As our practice develops, more of it seems devoted to lawyer-attended mediations, arbitrations and hybrids. When clients come to us with their counsel it is most often after the parties have experienced some litigation, and its attendant costs, delays and confrontations. They are either in the phase where the case has been pre-tried by the court and sits in the long queue for trial; or before the pre-trial conference itself. Occasionally, the case is in an earlier stage.
Why would litigation attorneys encourage or participate in mediation at any of these stages of litigation? It might seem to run counter to their own economic interest, and it involves relaxing some measure of control, something lawyers are loath to do. One reason is that some clients insist upon it, having heard from others that it may be an effective way of shortening what feels like an interminable process. Another is the wear and tear that increasing costs and the lack of any assured containment within the public court process imposes on lawyers and clients alike.
But, we find that the most common reason is that every week, more lawyers are realizing that it works! The lawyers themselves realize that they do retain a good measure of influence in this process. They see and experience that the mediation is fairly run; that everyone has their “say”; and, that in the end, no one is forced to do anything.
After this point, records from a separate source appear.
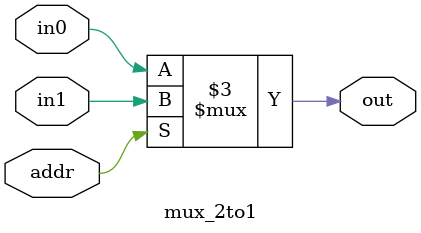
<source format=v>
module mux_2to1(out, in0, in1, addr);
parameter n=1;
output [n-1:0]  out;
input [n-1:0]  in0,in1;
input addr;

reg[n-1:0] out;

always @(in0 or in1 or addr)
    begin
        if(addr)	out =in1;
	else	out=in0;
    end

endmodule
</source>
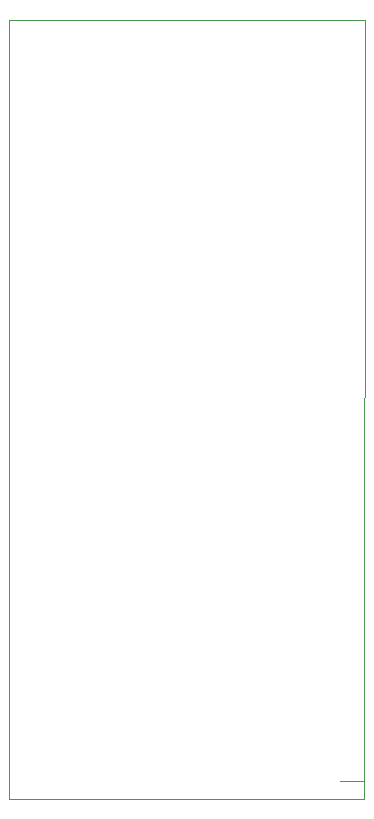
<source format=gm1>
%TF.GenerationSoftware,KiCad,Pcbnew,(5.1.12)-1*%
%TF.CreationDate,2022-08-18T12:31:04-07:00*%
%TF.ProjectId,HighPressureSensorArray,48696768-5072-4657-9373-75726553656e,rev?*%
%TF.SameCoordinates,Original*%
%TF.FileFunction,Profile,NP*%
%FSLAX46Y46*%
G04 Gerber Fmt 4.6, Leading zero omitted, Abs format (unit mm)*
G04 Created by KiCad (PCBNEW (5.1.12)-1) date 2022-08-18 12:31:04*
%MOMM*%
%LPD*%
G01*
G04 APERTURE LIST*
%TA.AperFunction,Profile*%
%ADD10C,0.050000*%
%TD*%
G04 APERTURE END LIST*
D10*
X114500000Y-31500000D02*
X144600000Y-31500000D01*
X114500000Y-96000000D02*
X114500000Y-31500000D01*
X114500000Y-96000000D02*
X114500000Y-97500000D01*
X144500000Y-97500000D02*
X144500000Y-96000000D01*
X114500000Y-97500000D02*
X144500000Y-97500000D01*
X144500000Y-96000000D02*
X144600000Y-31500000D01*
X142500000Y-96000000D02*
X144500000Y-96000000D01*
M02*

</source>
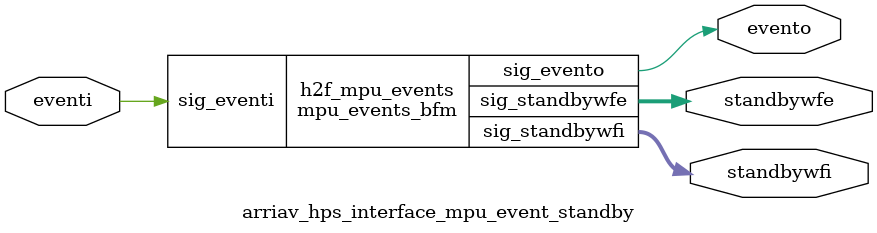
<source format=sv>


module mpu_events_bfm
(
   sig_eventi,
   sig_evento,
   sig_standbywfe,
   sig_standbywfi
);

   //--------------------------------------------------------------------------
   // =head1 PINS 
   // =head2 User defined interface
   //--------------------------------------------------------------------------
   input sig_eventi;
   output sig_evento;
   output [1 : 0] sig_standbywfe;
   output [1 : 0] sig_standbywfi;

   // synthesis translate_off
   import verbosity_pkg::*;
   
   typedef logic ROLE_eventi_t;
   typedef logic ROLE_evento_t;
   typedef logic [1 : 0] ROLE_standbywfe_t;
   typedef logic [1 : 0] ROLE_standbywfi_t;

   logic [0 : 0] eventi_in;
   logic [0 : 0] eventi_local;
   reg evento_temp;
   reg evento_out;
   reg [1 : 0] standbywfe_temp;
   reg [1 : 0] standbywfe_out;
   reg [1 : 0] standbywfi_temp;
   reg [1 : 0] standbywfi_out;

   //--------------------------------------------------------------------------
   // =head1 Public Methods API
   // =pod
   // This section describes the public methods in the application programming
   // interface (API). The application program interface provides methods for 
   // a testbench which instantiates, controls and queries state in this BFM 
   // component. Test programs must only use these public access methods and 
   // events to communicate with this BFM component. The API and module pins
   // are the only interfaces of this component that are guaranteed to be
   // stable. The API will be maintained for the life of the product. 
   // While we cannot prevent a test program from directly accessing internal
   // tasks, functions, or data private to the BFM, there is no guarantee that
   // these will be present in the future. In fact, it is best for the user
   // to assume that the underlying implementation of this component can 
   // and will change.
   // =cut
   //--------------------------------------------------------------------------
   
   event signal_input_eventi_change;
   
   function automatic string get_version();  // public
      // Return BFM version string. For example, version 9.1 sp1 is "9.1sp1" 
      string ret_version = "12.1";
      return ret_version;
   endfunction

   // -------------------------------------------------------
   // eventi
   // -------------------------------------------------------
   function automatic ROLE_eventi_t get_eventi();
   
      // Gets the eventi input value.
      $sformat(message, "%m: called get_eventi");
      print(VERBOSITY_DEBUG, message);
      return eventi_in;
      
   endfunction

   // -------------------------------------------------------
   // evento
   // -------------------------------------------------------

   function automatic void set_evento (
      ROLE_evento_t new_value
   );
      // Drive the new value to evento.
      
      $sformat(message, "%m: method called arg0 %0d", new_value); 
      print(VERBOSITY_DEBUG, message);
      
      evento_temp = new_value;
   endfunction

   // -------------------------------------------------------
   // standbywfe
   // -------------------------------------------------------

   function automatic void set_standbywfe (
      ROLE_standbywfe_t new_value
   );
      // Drive the new value to standbywfe.
      
      $sformat(message, "%m: method called arg0 %0d", new_value); 
      print(VERBOSITY_DEBUG, message);
      
      standbywfe_temp = new_value;
   endfunction

   // -------------------------------------------------------
   // standbywfi
   // -------------------------------------------------------

   function automatic void set_standbywfi (
      ROLE_standbywfi_t new_value
   );
      // Drive the new value to standbywfi.
      
      $sformat(message, "%m: method called arg0 %0d", new_value); 
      print(VERBOSITY_DEBUG, message);
      
      standbywfi_temp = new_value;
   endfunction

   assign eventi_in = sig_eventi;
   assign sig_evento = evento_temp;
   assign sig_standbywfe = standbywfe_temp;
   assign sig_standbywfi = standbywfi_temp;


   always @(eventi_in) begin
      if (eventi_local != eventi_in)
         -> signal_input_eventi_change;
      eventi_local = eventi_in;
   end
   


// synthesis translate_on

endmodule

module cyclonev_hps_interface_mpu_event_standby (
	input wire			eventi,
	output wire			evento,
	output wire [1:0]	standbywfe,
	output wire [1:0] standbywfi
);

	mpu_events_bfm h2f_mpu_events (
		.sig_eventi(eventi),
      .sig_standbywfi(standbywfi),
      .sig_evento(evento),
      .sig_standbywfe(standbywfe)
	);

endmodule 

module arriav_hps_interface_mpu_event_standby (
	input wire			eventi,
	output wire			evento,
	output wire [1:0]	standbywfe,
	output wire [1:0] standbywfi
);

	mpu_events_bfm h2f_mpu_events (
		.sig_eventi(eventi),
      .sig_standbywfi(standbywfi),
      .sig_evento(evento),
      .sig_standbywfe(standbywfe)
	);

endmodule 

</source>
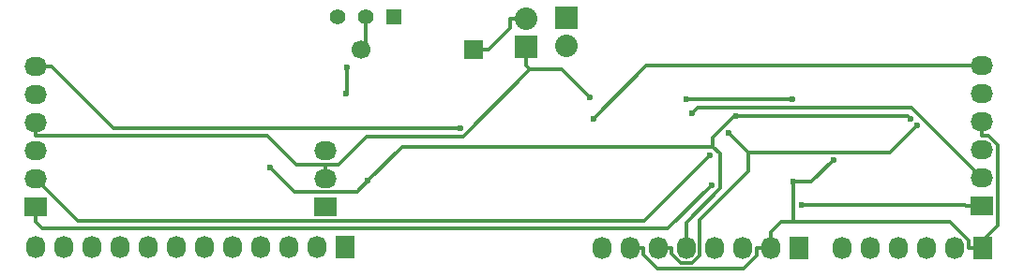
<source format=gbr>
G04 #@! TF.FileFunction,Copper,L2,Bot,Signal*
%FSLAX46Y46*%
G04 Gerber Fmt 4.6, Leading zero omitted, Abs format (unit mm)*
G04 Created by KiCad (PCBNEW 4.0.2-stable) date viernes, 29 '29e' abril '29e' 2016, 11:45:47*
%MOMM*%
G01*
G04 APERTURE LIST*
%ADD10C,0.100000*%
%ADD11R,2.032000X2.032000*%
%ADD12O,2.032000X2.032000*%
%ADD13R,2.032000X1.727200*%
%ADD14O,2.032000X1.727200*%
%ADD15R,1.727200X2.032000*%
%ADD16O,1.727200X2.032000*%
%ADD17R,1.397000X1.397000*%
%ADD18C,1.397000*%
%ADD19C,1.699260*%
%ADD20R,1.699260X1.699260*%
%ADD21C,0.600000*%
%ADD22C,0.300000*%
G04 APERTURE END LIST*
D10*
D11*
X171831000Y-75717400D03*
D12*
X171831000Y-73177400D03*
D13*
X127533000Y-90195400D03*
D14*
X127533000Y-87655400D03*
X127533000Y-85115400D03*
X127533000Y-82575400D03*
X127533000Y-80035400D03*
X127533000Y-77495400D03*
D11*
X175463000Y-73101200D03*
D12*
X175463000Y-75641200D03*
D13*
X212954000Y-90144600D03*
D14*
X212954000Y-87604600D03*
X212954000Y-85064600D03*
X212954000Y-82524600D03*
X212954000Y-79984600D03*
X212954000Y-77444600D03*
D15*
X155499000Y-93802200D03*
D16*
X152959000Y-93802200D03*
X150419000Y-93802200D03*
X147879000Y-93802200D03*
X145339000Y-93802200D03*
X142799000Y-93802200D03*
X140259000Y-93802200D03*
X137719000Y-93802200D03*
X135179000Y-93802200D03*
X132639000Y-93802200D03*
X130099000Y-93802200D03*
X127559000Y-93802200D03*
D13*
X153670000Y-90170000D03*
D14*
X153670000Y-87630000D03*
X153670000Y-85090000D03*
D15*
X196418000Y-93878400D03*
D16*
X193878000Y-93878400D03*
X191338000Y-93878400D03*
X188798000Y-93878400D03*
X186258000Y-93878400D03*
X183718000Y-93878400D03*
X181178000Y-93878400D03*
X178638000Y-93878400D03*
D15*
X213004000Y-93878400D03*
D16*
X210464000Y-93878400D03*
X207924000Y-93878400D03*
X205384000Y-93878400D03*
X202844000Y-93878400D03*
X200304000Y-93878400D03*
D17*
X159893000Y-72974200D03*
D18*
X157353000Y-72974200D03*
X154813000Y-72974200D03*
D19*
X156946480Y-75948540D03*
D20*
X167106480Y-75948540D03*
D21*
X199556500Y-85925700D03*
X177565000Y-80289100D03*
X195933800Y-87934000D03*
X188552200Y-88208000D03*
X188393100Y-85553000D03*
X165857600Y-83046800D03*
X196720500Y-90054600D03*
X186818700Y-81721800D03*
X177898100Y-82204100D03*
X157539500Y-87848700D03*
X148718200Y-86665500D03*
X190743200Y-82000500D03*
X206542300Y-82271500D03*
X207111700Y-82839700D03*
X190131300Y-83482900D03*
X155594000Y-79930400D03*
X155665500Y-77577700D03*
X186308800Y-80483700D03*
X195818400Y-80488900D03*
D22*
X195933800Y-87934000D02*
X197548200Y-87934000D01*
X197548200Y-87934000D02*
X199556500Y-85925700D01*
X193878000Y-93878400D02*
X193878000Y-92512100D01*
X192664100Y-94574000D02*
X192664100Y-93878400D01*
X191445200Y-95792900D02*
X192664100Y-94574000D01*
X183699400Y-95792900D02*
X191445200Y-95792900D01*
X182391900Y-94485400D02*
X183699400Y-95792900D01*
X182391900Y-93878400D02*
X182391900Y-94485400D01*
X181178000Y-93878400D02*
X182391900Y-93878400D01*
X193878000Y-93878400D02*
X192664100Y-93878400D01*
X171831000Y-75717400D02*
X171831000Y-77083700D01*
X194824900Y-91565200D02*
X195933800Y-91565200D01*
X193878000Y-92512100D02*
X194824900Y-91565200D01*
X195933800Y-91565200D02*
X195933800Y-87934000D01*
X211790100Y-93271500D02*
X211790100Y-93878400D01*
X210083800Y-91565200D02*
X211790100Y-93271500D01*
X195933800Y-91565200D02*
X210083800Y-91565200D01*
X213004000Y-93878400D02*
X212397100Y-93878400D01*
X212397100Y-93878400D02*
X211790100Y-93878400D01*
X213527500Y-83738500D02*
X212954000Y-83738500D01*
X214421300Y-84632300D02*
X213527500Y-83738500D01*
X214421300Y-91854200D02*
X214421300Y-84632300D01*
X212397100Y-93878400D02*
X214421300Y-91854200D01*
X212954000Y-82524600D02*
X212954000Y-83738500D01*
X153670000Y-87630000D02*
X153670000Y-86416100D01*
X154883900Y-86416100D02*
X153670000Y-86416100D01*
X157449000Y-83851000D02*
X154883900Y-86416100D01*
X166118600Y-83851000D02*
X157449000Y-83851000D01*
X172193900Y-77775700D02*
X166118600Y-83851000D01*
X175051600Y-77775700D02*
X172193900Y-77775700D01*
X177565000Y-80289100D02*
X175051600Y-77775700D01*
X171831000Y-77412800D02*
X171831000Y-77083700D01*
X172193900Y-77775700D02*
X171831000Y-77412800D01*
X151066500Y-86416100D02*
X153670000Y-86416100D01*
X148439700Y-83789300D02*
X151066500Y-86416100D01*
X127533000Y-83789300D02*
X148439700Y-83789300D01*
X127533000Y-82575400D02*
X127533000Y-83789300D01*
X128158800Y-92135100D02*
X127533000Y-91509300D01*
X184625100Y-92135100D02*
X128158800Y-92135100D01*
X188552200Y-88208000D02*
X184625100Y-92135100D01*
X127533000Y-90195400D02*
X127533000Y-91509300D01*
X131361600Y-91484000D02*
X127533000Y-87655400D01*
X182462100Y-91484000D02*
X131361600Y-91484000D01*
X188393100Y-85553000D02*
X182462100Y-91484000D01*
X127533000Y-77495400D02*
X128999300Y-77495400D01*
X134550700Y-83046800D02*
X128999300Y-77495400D01*
X165857600Y-83046800D02*
X134550700Y-83046800D01*
X211397700Y-90054600D02*
X196720500Y-90054600D01*
X211487700Y-90144600D02*
X211397700Y-90054600D01*
X212954000Y-90144600D02*
X211487700Y-90144600D01*
X206588900Y-81239500D02*
X212954000Y-87604600D01*
X187301000Y-81239500D02*
X206588900Y-81239500D01*
X186818700Y-81721800D02*
X187301000Y-81239500D01*
X212954000Y-77444600D02*
X211487700Y-77444600D01*
X182657600Y-77444600D02*
X211487700Y-77444600D01*
X177898100Y-82204100D02*
X182657600Y-77444600D01*
X156532200Y-88856000D02*
X157539500Y-87848700D01*
X150908700Y-88856000D02*
X156532200Y-88856000D01*
X148718200Y-86665500D02*
X150908700Y-88856000D01*
X160620500Y-84767700D02*
X188696300Y-84767700D01*
X157539500Y-87848700D02*
X160620500Y-84767700D01*
X186258000Y-91589000D02*
X186258000Y-93878400D01*
X189323900Y-88523100D02*
X186258000Y-91589000D01*
X189323900Y-85395300D02*
X189323900Y-88523100D01*
X188696300Y-84767700D02*
X189323900Y-85395300D01*
X190632100Y-82000500D02*
X190743200Y-82000500D01*
X188696300Y-83936300D02*
X190632100Y-82000500D01*
X188696300Y-84767700D02*
X188696300Y-83936300D01*
X206271300Y-82000500D02*
X206542300Y-82271500D01*
X190743200Y-82000500D02*
X206271300Y-82000500D01*
X183718000Y-93878400D02*
X184931900Y-93878400D01*
X191907800Y-86939800D02*
X191907800Y-85259400D01*
X187478000Y-91369600D02*
X191907800Y-86939800D01*
X187478000Y-94583300D02*
X187478000Y-91369600D01*
X186768800Y-95292500D02*
X187478000Y-94583300D01*
X185772500Y-95292500D02*
X186768800Y-95292500D01*
X184931900Y-94451900D02*
X185772500Y-95292500D01*
X184931900Y-93878400D02*
X184931900Y-94451900D01*
X191907800Y-85259400D02*
X190131300Y-83482900D01*
X204692000Y-85259400D02*
X207111700Y-82839700D01*
X191907800Y-85259400D02*
X204692000Y-85259400D01*
X155665500Y-79858900D02*
X155594000Y-79930400D01*
X155665500Y-77577700D02*
X155665500Y-79858900D01*
X186308800Y-80483700D02*
X195813200Y-80483700D01*
X195813200Y-80483700D02*
X195818400Y-80488900D01*
X157353000Y-75542000D02*
X157353000Y-72974200D01*
X156946500Y-75948500D02*
X157353000Y-75542000D01*
X170364700Y-73990200D02*
X170364700Y-73177400D01*
X168406400Y-75948500D02*
X170364700Y-73990200D01*
X167106500Y-75948500D02*
X168406400Y-75948500D01*
X171831000Y-73177400D02*
X170364700Y-73177400D01*
M02*

</source>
Counsel also realizes that it is better to be paid fully for a process that bring early closure, than to run up an often uncollectible bill from a client after a long trial. Clients in the end are happier, and thus, more inclined to refer new clients to the mediation-friendly lawyer.
Mediators who do not welcome litigation counsel are cutting off a valuable source of business. Lawyers who refuse to mediate are short-selling their clients. The meeting of the two is good for all, especially the clients.